**Stored data:**
______

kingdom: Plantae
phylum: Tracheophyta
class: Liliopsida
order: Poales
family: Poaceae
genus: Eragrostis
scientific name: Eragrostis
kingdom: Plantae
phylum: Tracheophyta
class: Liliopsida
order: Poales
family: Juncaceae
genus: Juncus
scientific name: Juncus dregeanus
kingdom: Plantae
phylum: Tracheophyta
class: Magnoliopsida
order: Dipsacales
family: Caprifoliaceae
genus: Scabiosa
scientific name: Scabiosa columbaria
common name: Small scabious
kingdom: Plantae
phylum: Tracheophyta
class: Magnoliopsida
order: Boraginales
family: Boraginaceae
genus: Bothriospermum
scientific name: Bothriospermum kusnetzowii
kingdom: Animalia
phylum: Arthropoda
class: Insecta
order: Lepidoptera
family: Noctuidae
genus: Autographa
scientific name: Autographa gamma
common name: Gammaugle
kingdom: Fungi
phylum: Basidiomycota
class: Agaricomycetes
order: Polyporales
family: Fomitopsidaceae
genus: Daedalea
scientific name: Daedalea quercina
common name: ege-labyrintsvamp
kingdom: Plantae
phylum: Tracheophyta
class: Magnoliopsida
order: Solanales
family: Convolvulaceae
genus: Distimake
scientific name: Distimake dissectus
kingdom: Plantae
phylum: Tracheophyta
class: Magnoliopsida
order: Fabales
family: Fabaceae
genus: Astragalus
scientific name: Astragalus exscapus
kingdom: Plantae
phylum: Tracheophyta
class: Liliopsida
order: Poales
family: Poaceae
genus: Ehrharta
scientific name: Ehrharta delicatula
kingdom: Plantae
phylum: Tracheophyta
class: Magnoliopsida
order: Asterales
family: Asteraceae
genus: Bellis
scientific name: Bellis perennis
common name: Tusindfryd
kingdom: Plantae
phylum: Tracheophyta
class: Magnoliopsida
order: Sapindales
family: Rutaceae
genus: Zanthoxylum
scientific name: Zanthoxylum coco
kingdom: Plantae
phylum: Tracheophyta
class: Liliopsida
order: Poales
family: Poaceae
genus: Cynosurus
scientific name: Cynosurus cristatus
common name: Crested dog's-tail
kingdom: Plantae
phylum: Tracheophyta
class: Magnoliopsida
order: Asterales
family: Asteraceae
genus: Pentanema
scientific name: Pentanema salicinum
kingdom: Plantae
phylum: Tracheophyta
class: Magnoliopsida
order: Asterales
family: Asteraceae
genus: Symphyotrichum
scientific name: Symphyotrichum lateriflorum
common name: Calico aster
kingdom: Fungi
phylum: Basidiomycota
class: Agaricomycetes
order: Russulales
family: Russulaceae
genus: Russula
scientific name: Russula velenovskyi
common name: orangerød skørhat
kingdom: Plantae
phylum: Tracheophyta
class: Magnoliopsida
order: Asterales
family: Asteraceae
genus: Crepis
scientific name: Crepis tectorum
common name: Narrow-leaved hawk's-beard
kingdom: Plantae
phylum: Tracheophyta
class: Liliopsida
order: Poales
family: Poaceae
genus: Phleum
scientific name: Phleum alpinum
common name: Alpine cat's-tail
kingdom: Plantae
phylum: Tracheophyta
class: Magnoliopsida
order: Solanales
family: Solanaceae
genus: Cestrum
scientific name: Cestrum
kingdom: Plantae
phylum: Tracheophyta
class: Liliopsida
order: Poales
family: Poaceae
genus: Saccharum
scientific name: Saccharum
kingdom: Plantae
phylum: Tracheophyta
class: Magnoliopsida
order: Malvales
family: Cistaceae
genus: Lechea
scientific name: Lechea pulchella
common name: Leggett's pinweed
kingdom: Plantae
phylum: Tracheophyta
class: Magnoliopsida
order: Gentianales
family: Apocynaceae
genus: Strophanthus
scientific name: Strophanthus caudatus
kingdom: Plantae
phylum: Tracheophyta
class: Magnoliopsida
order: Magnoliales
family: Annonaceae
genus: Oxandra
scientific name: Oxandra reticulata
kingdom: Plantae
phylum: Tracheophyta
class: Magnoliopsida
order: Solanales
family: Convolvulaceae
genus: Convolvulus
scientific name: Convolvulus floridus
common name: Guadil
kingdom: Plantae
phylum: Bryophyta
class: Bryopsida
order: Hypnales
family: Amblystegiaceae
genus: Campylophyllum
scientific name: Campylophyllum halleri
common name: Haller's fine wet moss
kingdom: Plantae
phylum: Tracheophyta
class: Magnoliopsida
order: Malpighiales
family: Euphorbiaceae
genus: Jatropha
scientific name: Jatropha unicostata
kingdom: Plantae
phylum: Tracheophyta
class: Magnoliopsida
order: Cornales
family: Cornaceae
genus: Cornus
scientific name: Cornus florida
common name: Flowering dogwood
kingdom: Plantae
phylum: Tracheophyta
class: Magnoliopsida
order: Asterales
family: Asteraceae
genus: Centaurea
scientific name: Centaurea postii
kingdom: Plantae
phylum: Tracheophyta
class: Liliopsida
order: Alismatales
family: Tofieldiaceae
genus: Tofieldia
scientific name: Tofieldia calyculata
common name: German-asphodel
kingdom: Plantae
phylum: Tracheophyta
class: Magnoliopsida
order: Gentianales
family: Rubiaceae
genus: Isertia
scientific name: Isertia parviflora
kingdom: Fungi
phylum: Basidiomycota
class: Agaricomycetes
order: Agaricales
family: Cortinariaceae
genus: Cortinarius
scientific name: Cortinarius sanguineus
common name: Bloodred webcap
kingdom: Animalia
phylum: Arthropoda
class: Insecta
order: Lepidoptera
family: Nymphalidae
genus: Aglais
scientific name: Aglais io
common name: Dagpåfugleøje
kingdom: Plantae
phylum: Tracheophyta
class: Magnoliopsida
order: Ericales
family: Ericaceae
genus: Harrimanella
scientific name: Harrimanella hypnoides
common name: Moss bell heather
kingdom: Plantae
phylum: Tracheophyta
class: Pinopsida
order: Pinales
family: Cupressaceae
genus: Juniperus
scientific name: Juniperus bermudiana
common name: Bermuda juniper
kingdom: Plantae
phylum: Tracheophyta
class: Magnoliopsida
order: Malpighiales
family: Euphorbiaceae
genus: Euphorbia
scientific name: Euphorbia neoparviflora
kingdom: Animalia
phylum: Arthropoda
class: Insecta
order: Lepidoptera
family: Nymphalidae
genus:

______

Write out these lines again with "scientific name" changed to "species" throughout all the rows, keeping everything else the same.

**Expected answer:**
kingdom: Plantae
phylum: Tracheophyta
class: Liliopsida
order: Poales
family: Poaceae
genus: Eragrostis
species: Eragrostis
kingdom: Plantae
phylum: Tracheophyta
class: Liliopsida
order: Poales
family: Juncaceae
genus: Juncus
species: Juncus dregeanus
kingdom: Plantae
phylum: Tracheophyta
class: Magnoliopsida
order: Dipsacales
family: Caprifoliaceae
genus: Scabiosa
species: Scabiosa columbaria
common name: Small scabious
kingdom: Plantae
phylum: Tracheophyta
class: Magnoliopsida
order: Boraginales
family: Boraginaceae
genus: Bothriospermum
species: Bothriospermum kusnetzowii
kingdom: Animalia
phylum: Arthropoda
class: Insecta
order: Lepidoptera
family: Noctuidae
genus: Autographa
species: Autographa gamma
common name: Gammaugle
kingdom: Fungi
phylum: Basidiomycota
class: Agaricomycetes
order: Polyporales
family: Fomitopsidaceae
genus: Daedalea
species: Daedalea quercina
common name: ege-labyrintsvamp
kingdom: Plantae
phylum: Tracheophyta
class: Magnoliopsida
order: Solanales
family: Convolvulaceae
genus: Distimake
species: Distimake dissectus
kingdom: Plantae
phylum: Tracheophyta
class: Magnoliopsida
order: Fabales
family: Fabaceae
genus: Astragalus
species: Astragalus exscapus
kingdom: Plantae
phylum: Tracheophyta
class: Liliopsida
order: Poales
family: Poaceae
genus: Ehrharta
species: Ehrharta delicatula
kingdom: Plantae
phylum: Tracheophyta
class: Magnoliopsida
order: Asterales
family: Asteraceae
genus: Bellis
species: Bellis perennis
common name: Tusindfryd
kingdom: Plantae
phylum: Tracheophyta
class: Magnoliopsida
order: Sapindales
family: Rutaceae
genus: Zanthoxylum
species: Zanthoxylum coco
kingdom: Plantae
phylum: Tracheophyta
class: Liliopsida
order: Poales
family: Poaceae
genus: Cynosurus
species: Cynosurus cristatus
common name: Crested dog's-tail
kingdom: Plantae
phylum: Tracheophyta
class: Magnoliopsida
order: Asterales
family: Asteraceae
genus: Pentanema
species: Pentanema salicinum
kingdom: Plantae
phylum: Tracheophyta
class: Magnoliopsida
order: Asterales
family: Asteraceae
genus: Symphyotrichum
species: Symphyotrichum lateriflorum
common name: Calico aster
kingdom: Fungi
phylum: Basidiomycota
class: Agaricomycetes
order: Russulales
family: Russulaceae
genus: Russula
species: Russula velenovskyi
common name: orangerød skørhat
kingdom: Plantae
phylum: Tracheophyta
class: Magnoliopsida
order: Asterales
family: Asteraceae
genus: Crepis
species: Crepis tectorum
common name: Narrow-leaved hawk's-beard
kingdom: Plantae
phylum: Tracheophyta
class: Liliopsida
order: Poales
family: Poaceae
genus: Phleum
species: Phleum alpinum
common name: Alpine cat's-tail
kingdom: Plantae
phylum: Tracheophyta
class: Magnoliopsida
order: Solanales
family: Solanaceae
genus: Cestrum
species: Cestrum
kingdom: Plantae
phylum: Tracheophyta
class: Liliopsida
order: Poales
family: Poaceae
genus: Saccharum
species: Saccharum
kingdom: Plantae
phylum: Tracheophyta
class: Magnoliopsida
order: Malvales
family: Cistaceae
genus: Lechea
species: Lechea pulchella
common name: Leggett's pinweed
kingdom: Plantae
phylum: Tracheophyta
class: Magnoliopsida
order: Gentianales
family: Apocynaceae
genus: Strophanthus
species: Strophanthus caudatus
kingdom: Plantae
phylum: Tracheophyta
class: Magnoliopsida
order: Magnoliales
family: Annonaceae
genus: Oxandra
species: Oxandra reticulata
kingdom: Plantae
phylum: Tracheophyta
class: Magnoliopsida
order: Solanales
family: Convolvulaceae
genus: Convolvulus
species: Convolvulus floridus
common name: Guadil
kingdom: Plantae
phylum: Bryophyta
class: Bryopsida
order: Hypnales
family: Amblystegiaceae
genus: Campylophyllum
species: Campylophyllum halleri
common name: Haller's fine wet moss
kingdom: Plantae
phylum: Tracheophyta
class: Magnoliopsida
order: Malpighiales
family: Euphorbiaceae
genus: Jatropha
species: Jatropha unicostata
kingdom: Plantae
phylum: Tracheophyta
class: Magnoliopsida
order: Cornales
family: Cornaceae
genus: Cornus
species: Cornus florida
common name: Flowering dogwood
kingdom: Plantae
phylum: Tracheophyta
class: Magnoliopsida
order: Asterales
family: Asteraceae
genus: Centaurea
species: Centaurea postii
kingdom: Plantae
phylum: Tracheophyta
class: Liliopsida
order: Alismatales
family: Tofieldiaceae
genus: Tofieldia
species: Tofieldia calyculata
common name: German-asphodel
kingdom: Plantae
phylum: Tracheophyta
class: Magnoliopsida
order: Gentianales
family: Rubiaceae
genus: Isertia
species: Isertia parviflora
kingdom: Fungi
phylum: Basidiomycota
class: Agaricomycetes
order: Agaricales
family: Cortinariaceae
genus: Cortinarius
species: Cortinarius sanguineus
common name: Bloodred webcap
kingdom: Animalia
phylum: Arthropoda
class: Insecta
order: Lepidoptera
family: Nymphalidae
genus: Aglais
species: Aglais io
common name: Dagpåfugleøje
kingdom: Plantae
phylum: Tracheophyta
class: Magnoliopsida
order: Ericales
family: Ericaceae
genus: Harrimanella
species: Harrimanella hypnoides
common name: Moss bell heather
kingdom: Plantae
phylum: Tracheophyta
class: Pinopsida
order: Pinales
family: Cupressaceae
genus: Juniperus
species: Juniperus bermudiana
common name: Bermuda juniper
kingdom: Plantae
phylum: Tracheophyta
class: Magnoliopsida
order: Malpighiales
family: Euphorbiaceae
genus: Euphorbia
species: Euphorbia neoparviflora
kingdom: Animalia
phylum: Arthropoda
class: Insecta
order: Lepidoptera
family: Nymphalidae
genus:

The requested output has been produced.